Reproduce the entries below verbatim, starting with the line that contains "name author: Fosberg & Sachet" and going on through the line that contains "elevation (m): 20", and give only those lines.

INPUT DATA —
- - -
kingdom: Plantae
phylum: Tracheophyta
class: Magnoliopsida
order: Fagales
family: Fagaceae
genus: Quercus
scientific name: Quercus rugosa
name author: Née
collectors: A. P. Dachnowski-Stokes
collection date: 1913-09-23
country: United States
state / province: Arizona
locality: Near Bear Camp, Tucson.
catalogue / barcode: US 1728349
- - -
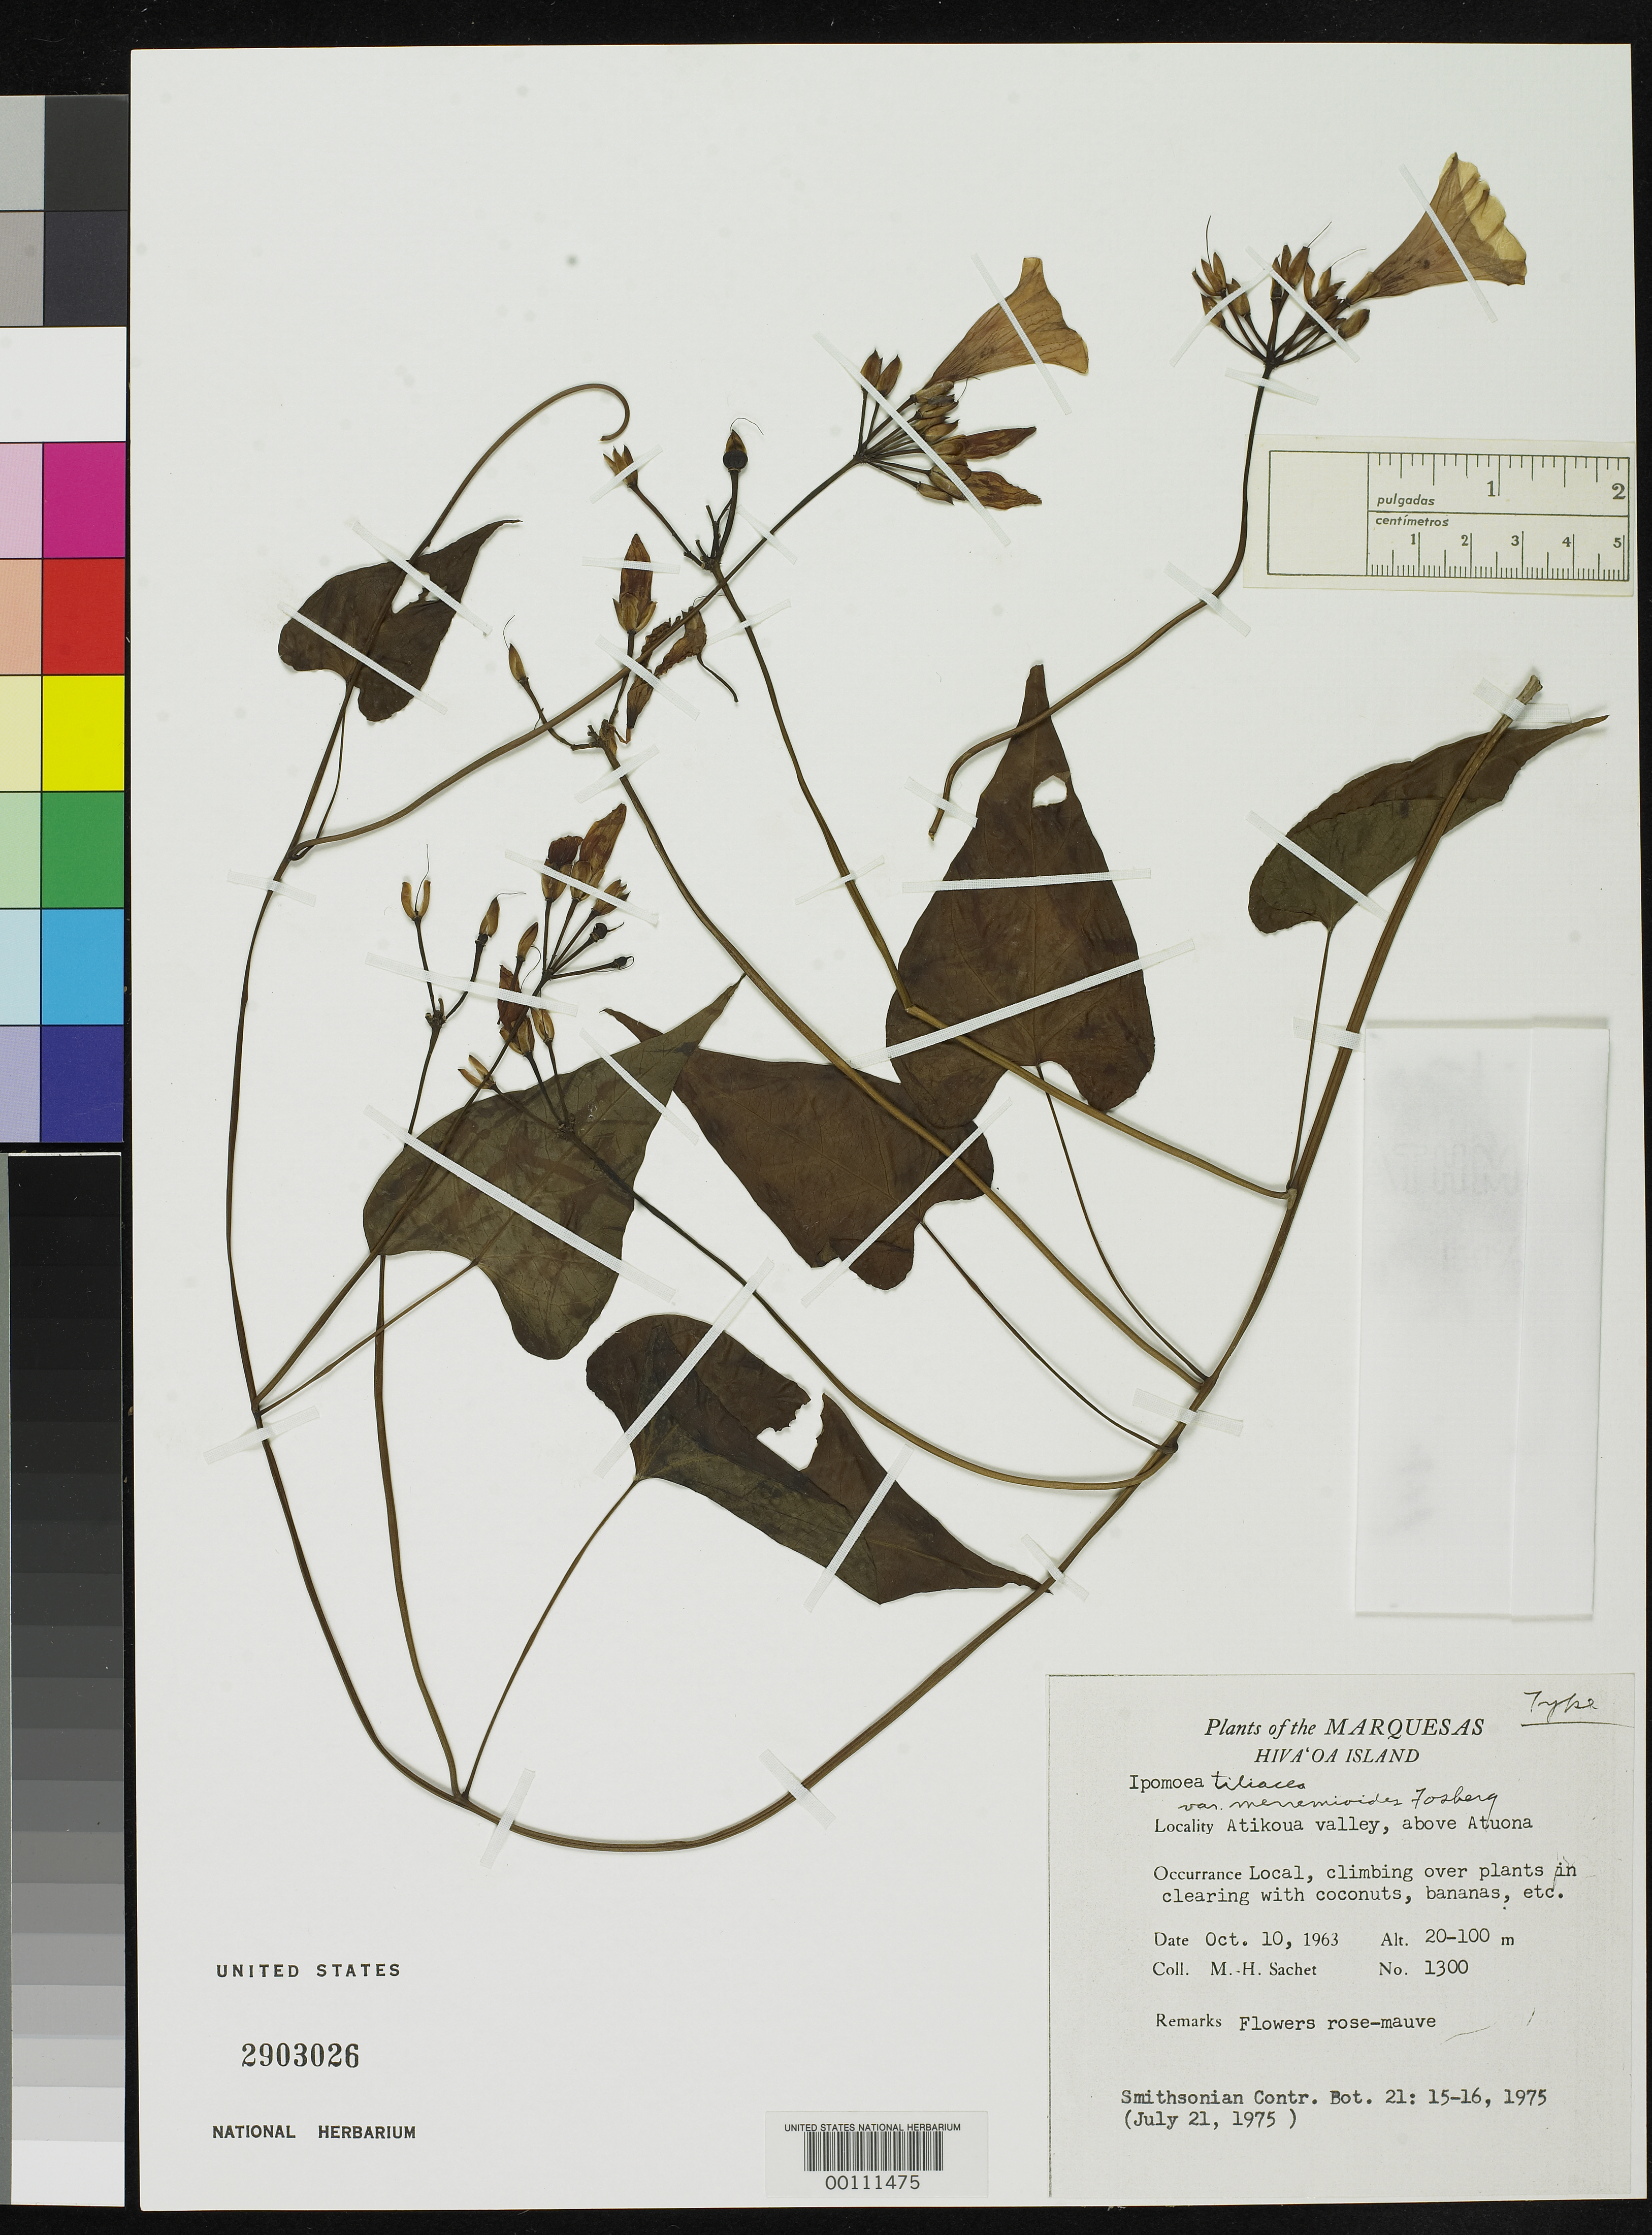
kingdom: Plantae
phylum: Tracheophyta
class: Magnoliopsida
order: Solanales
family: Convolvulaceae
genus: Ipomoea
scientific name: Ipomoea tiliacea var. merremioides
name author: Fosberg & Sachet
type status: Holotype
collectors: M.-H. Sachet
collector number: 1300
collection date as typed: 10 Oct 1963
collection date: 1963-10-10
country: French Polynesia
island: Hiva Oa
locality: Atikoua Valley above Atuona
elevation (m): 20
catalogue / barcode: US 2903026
- - -
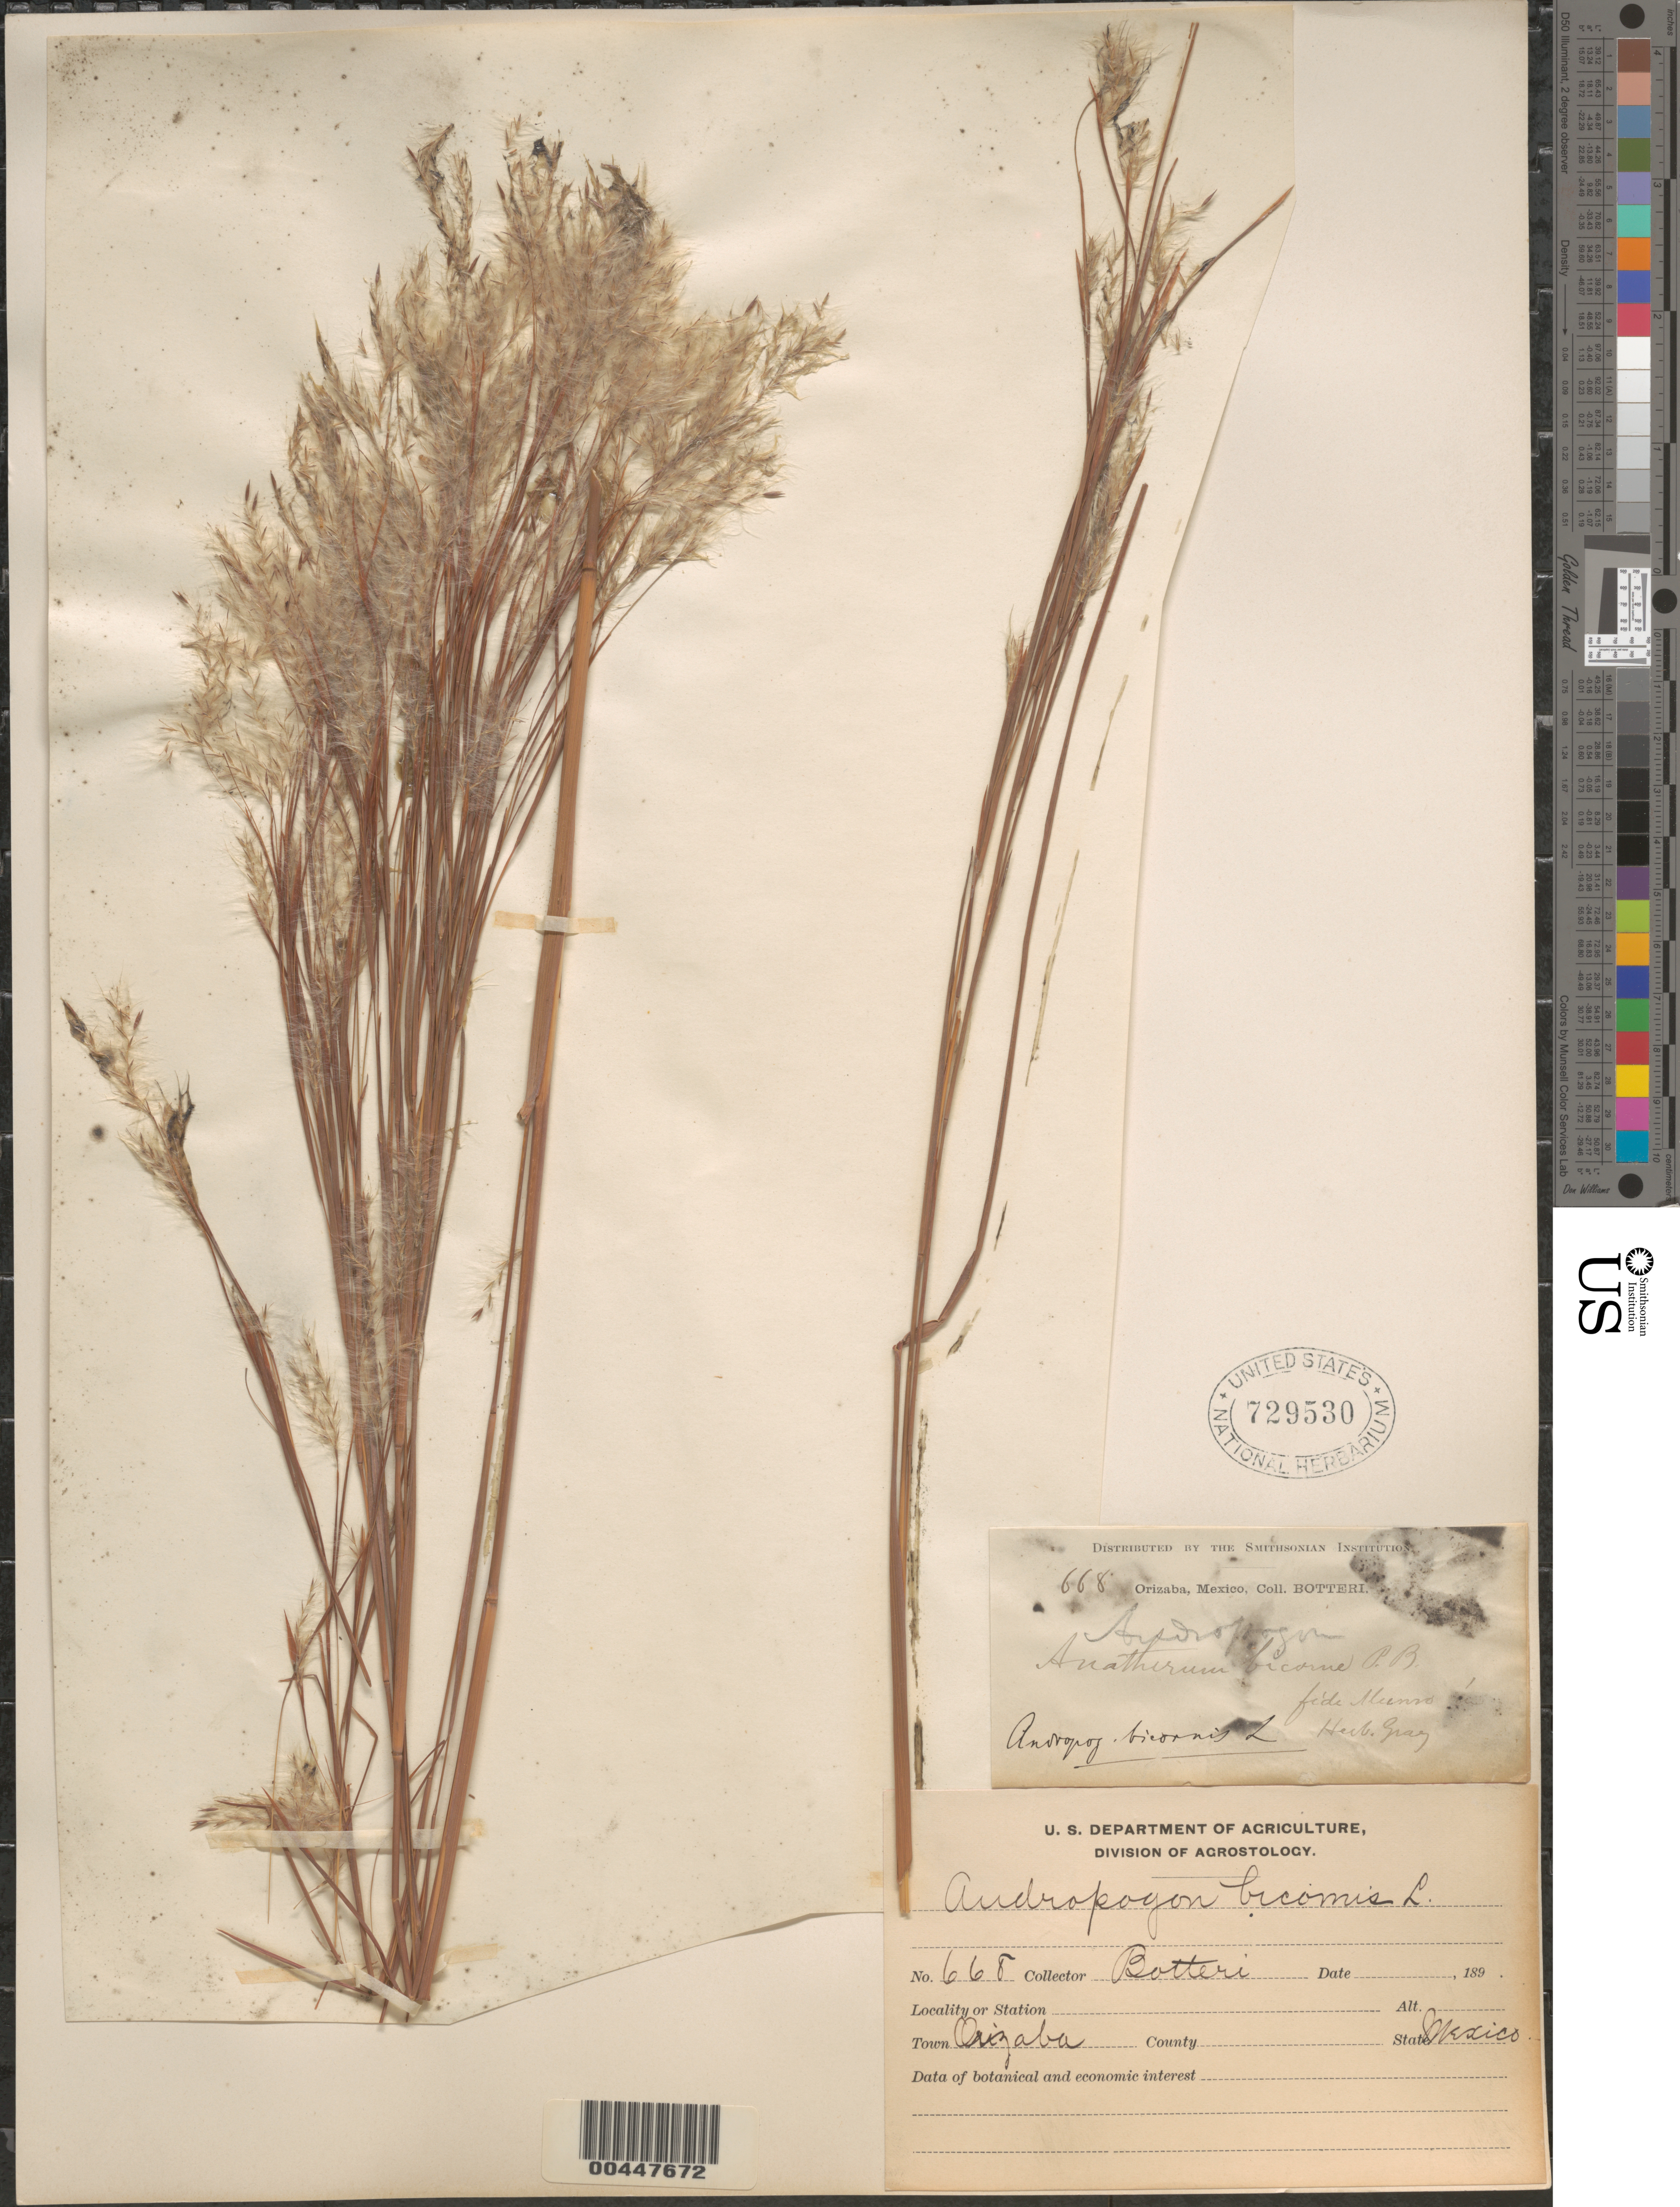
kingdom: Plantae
- - -
EXERCISE RESULT —
name author: Fosberg & Sachet
type status: Holotype
collectors: M.-H. Sachet
collector number: 1300
collection date as typed: 10 Oct 1963
collection date: 1963-10-10
country: French Polynesia
island: Hiva Oa
locality: Atikoua Valley above Atuona
elevation (m): 20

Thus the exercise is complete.